◆ Task directions:
Give only the number of lines in the data that include the string "Confidence".

◆ Information given:
*** Begin section ***
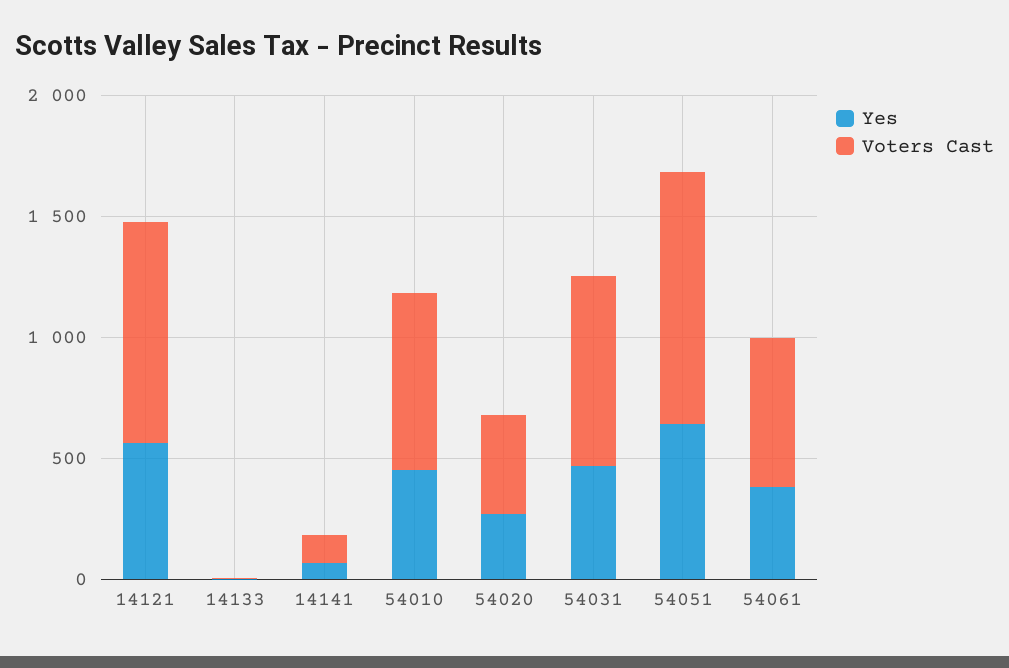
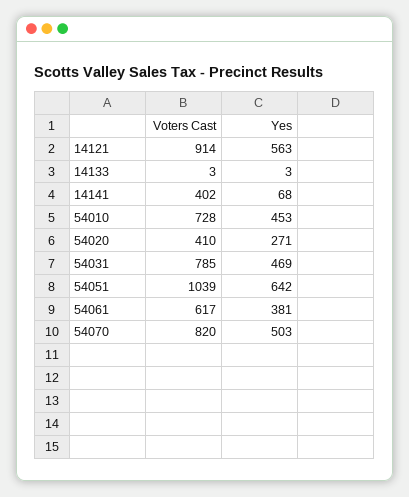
Voters Cast, 14141: 100 -> 402
Voters Cast, 54070: none -> 820
Yes, 54070: none -> 503

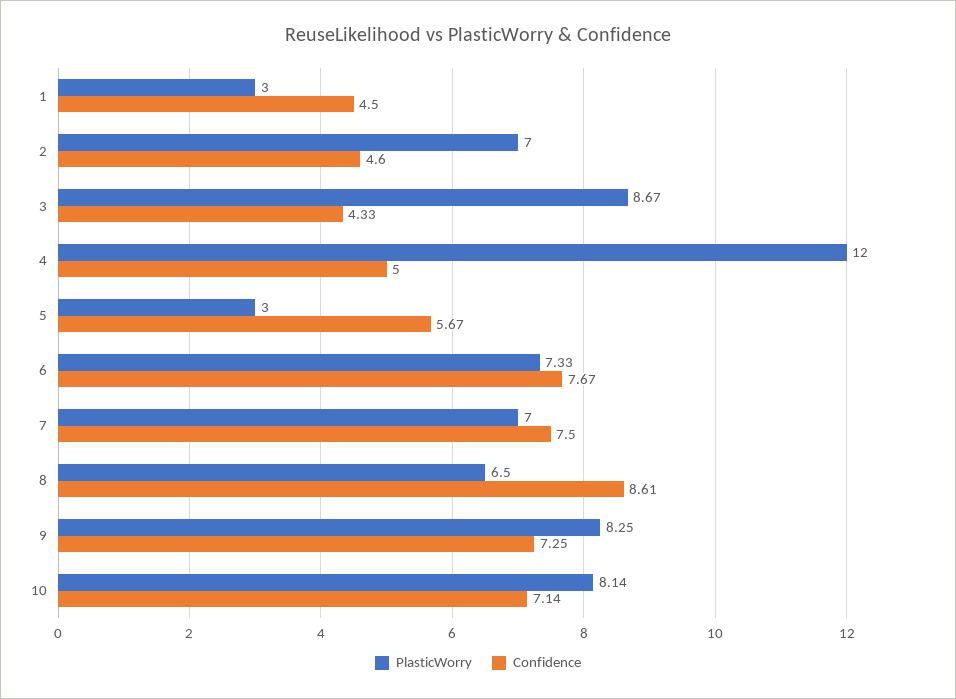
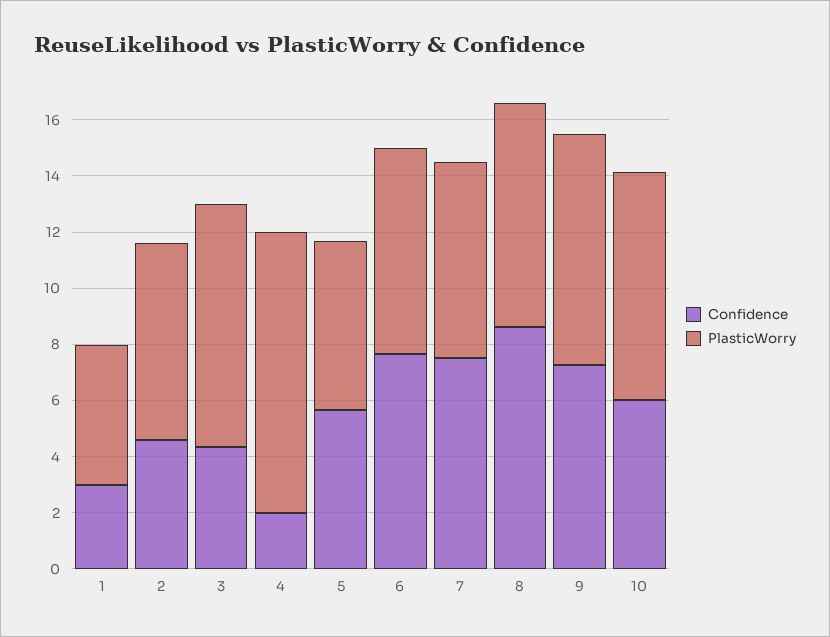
PlasticWorry, 1: 3 -> 5
Confidence, 1: 4.5 -> 3
PlasticWorry, 4: 12 -> 10
Confidence, 4: 5 -> 2
PlasticWorry, 5: 3 -> 6
PlasticWorry, 8: 6.5 -> 8
Confidence, 10: 7.14 -> 6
*** End section ***
◆ Response area:
3